=== EXCERPTED DATA ===

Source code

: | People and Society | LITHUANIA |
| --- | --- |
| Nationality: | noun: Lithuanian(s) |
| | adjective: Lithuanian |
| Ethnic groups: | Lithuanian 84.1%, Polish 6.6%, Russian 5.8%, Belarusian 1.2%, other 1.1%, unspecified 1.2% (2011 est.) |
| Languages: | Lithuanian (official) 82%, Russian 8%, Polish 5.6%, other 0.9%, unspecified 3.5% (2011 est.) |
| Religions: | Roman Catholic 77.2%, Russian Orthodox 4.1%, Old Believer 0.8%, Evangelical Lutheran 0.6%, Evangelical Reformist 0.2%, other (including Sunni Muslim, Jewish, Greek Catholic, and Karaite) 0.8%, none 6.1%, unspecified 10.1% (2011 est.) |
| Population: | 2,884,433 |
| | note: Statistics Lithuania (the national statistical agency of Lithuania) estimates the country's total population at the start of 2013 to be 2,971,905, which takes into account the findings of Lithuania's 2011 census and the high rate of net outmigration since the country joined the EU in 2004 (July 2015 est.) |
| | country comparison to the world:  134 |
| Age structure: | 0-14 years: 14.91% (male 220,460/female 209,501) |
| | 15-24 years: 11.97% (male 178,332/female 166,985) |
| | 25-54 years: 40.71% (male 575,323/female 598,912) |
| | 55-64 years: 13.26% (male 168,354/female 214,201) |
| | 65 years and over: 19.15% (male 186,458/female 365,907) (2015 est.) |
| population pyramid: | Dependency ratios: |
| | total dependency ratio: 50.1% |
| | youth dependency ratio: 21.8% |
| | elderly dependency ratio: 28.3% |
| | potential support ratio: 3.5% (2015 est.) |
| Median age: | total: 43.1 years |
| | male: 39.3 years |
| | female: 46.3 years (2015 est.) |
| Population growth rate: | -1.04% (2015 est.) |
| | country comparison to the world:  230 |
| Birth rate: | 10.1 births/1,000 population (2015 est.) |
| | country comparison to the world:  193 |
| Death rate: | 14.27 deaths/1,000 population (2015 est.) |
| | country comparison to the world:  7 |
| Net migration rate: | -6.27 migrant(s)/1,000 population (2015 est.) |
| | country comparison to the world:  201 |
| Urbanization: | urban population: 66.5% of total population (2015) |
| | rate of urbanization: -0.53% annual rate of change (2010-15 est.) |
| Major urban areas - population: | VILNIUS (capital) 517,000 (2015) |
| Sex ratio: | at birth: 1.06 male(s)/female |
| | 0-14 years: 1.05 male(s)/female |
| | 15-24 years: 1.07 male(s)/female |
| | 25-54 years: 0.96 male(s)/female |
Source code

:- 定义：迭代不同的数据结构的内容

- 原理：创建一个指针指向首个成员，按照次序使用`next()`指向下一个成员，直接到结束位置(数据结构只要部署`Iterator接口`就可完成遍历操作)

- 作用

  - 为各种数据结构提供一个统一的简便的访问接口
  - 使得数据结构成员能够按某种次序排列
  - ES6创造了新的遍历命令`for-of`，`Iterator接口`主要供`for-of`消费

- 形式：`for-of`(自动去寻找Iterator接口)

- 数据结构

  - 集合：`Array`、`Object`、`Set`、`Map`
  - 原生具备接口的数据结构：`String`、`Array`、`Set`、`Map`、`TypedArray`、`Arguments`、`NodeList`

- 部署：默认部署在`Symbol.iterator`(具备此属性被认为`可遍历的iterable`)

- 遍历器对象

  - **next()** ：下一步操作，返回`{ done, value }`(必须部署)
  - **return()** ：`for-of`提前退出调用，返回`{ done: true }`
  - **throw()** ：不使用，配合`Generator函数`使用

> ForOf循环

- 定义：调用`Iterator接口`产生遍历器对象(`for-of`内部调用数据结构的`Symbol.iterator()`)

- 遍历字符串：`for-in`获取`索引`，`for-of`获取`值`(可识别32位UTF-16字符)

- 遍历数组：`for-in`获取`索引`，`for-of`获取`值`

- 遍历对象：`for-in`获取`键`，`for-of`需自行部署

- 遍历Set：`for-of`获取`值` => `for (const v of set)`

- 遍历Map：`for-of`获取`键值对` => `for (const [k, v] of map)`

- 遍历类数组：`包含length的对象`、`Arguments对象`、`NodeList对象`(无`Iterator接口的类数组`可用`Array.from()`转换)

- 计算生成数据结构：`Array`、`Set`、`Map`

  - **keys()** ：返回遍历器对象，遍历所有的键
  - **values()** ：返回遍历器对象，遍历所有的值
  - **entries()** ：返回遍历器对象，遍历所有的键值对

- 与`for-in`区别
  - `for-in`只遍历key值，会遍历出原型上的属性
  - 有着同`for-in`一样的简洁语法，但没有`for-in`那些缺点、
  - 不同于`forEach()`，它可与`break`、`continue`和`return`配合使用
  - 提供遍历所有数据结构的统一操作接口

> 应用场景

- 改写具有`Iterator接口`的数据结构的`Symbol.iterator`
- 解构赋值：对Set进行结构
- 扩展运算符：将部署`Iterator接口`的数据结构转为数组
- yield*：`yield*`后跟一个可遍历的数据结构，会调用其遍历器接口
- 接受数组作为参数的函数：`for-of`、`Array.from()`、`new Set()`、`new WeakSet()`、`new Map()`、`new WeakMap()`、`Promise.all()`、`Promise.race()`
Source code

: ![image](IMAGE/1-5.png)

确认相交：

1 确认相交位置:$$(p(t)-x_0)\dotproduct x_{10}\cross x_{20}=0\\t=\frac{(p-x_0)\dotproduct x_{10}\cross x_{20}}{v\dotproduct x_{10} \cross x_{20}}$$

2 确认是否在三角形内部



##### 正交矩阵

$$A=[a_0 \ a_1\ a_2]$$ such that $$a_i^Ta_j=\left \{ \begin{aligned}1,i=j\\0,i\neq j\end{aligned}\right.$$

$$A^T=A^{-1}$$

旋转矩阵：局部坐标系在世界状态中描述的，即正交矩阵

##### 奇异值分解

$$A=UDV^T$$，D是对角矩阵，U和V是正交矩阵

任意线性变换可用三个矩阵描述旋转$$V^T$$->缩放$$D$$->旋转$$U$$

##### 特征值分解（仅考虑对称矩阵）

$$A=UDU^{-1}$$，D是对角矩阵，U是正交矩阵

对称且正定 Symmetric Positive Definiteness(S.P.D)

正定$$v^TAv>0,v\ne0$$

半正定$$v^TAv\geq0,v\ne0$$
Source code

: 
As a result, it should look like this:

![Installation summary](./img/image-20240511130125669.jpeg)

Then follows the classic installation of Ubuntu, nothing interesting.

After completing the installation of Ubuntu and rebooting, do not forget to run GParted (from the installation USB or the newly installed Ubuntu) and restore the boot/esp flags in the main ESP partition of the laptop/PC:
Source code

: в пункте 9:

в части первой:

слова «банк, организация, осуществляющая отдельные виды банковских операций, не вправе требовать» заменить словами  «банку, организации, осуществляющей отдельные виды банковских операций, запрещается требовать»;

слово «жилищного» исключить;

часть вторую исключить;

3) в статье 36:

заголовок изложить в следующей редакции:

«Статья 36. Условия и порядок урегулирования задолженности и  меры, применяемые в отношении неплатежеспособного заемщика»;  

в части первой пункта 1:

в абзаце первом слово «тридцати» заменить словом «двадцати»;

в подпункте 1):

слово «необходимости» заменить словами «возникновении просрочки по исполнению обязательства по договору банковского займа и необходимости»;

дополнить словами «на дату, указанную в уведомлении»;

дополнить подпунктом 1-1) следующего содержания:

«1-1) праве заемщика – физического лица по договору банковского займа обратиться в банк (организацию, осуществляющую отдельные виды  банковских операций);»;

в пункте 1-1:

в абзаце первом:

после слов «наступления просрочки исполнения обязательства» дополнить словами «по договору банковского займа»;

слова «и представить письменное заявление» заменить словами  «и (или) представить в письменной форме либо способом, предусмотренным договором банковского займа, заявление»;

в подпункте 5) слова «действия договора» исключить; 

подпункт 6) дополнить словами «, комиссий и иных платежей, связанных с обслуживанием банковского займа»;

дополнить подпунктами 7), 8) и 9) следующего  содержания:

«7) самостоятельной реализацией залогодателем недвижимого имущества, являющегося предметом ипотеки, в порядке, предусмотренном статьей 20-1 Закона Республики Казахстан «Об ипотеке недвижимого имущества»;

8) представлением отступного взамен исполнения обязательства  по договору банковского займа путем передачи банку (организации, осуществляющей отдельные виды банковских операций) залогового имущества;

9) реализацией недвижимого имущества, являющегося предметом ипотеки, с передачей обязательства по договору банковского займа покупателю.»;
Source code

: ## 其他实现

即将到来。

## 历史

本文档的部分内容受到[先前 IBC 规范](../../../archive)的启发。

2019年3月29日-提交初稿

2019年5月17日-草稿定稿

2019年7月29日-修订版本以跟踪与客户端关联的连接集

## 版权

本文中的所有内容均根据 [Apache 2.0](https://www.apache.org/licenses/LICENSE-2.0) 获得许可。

===

### [TASK STATEMENT]
Only a number is wanted here: the count of lines above that hold the word "следующего".

### [TASK ANSWER]
2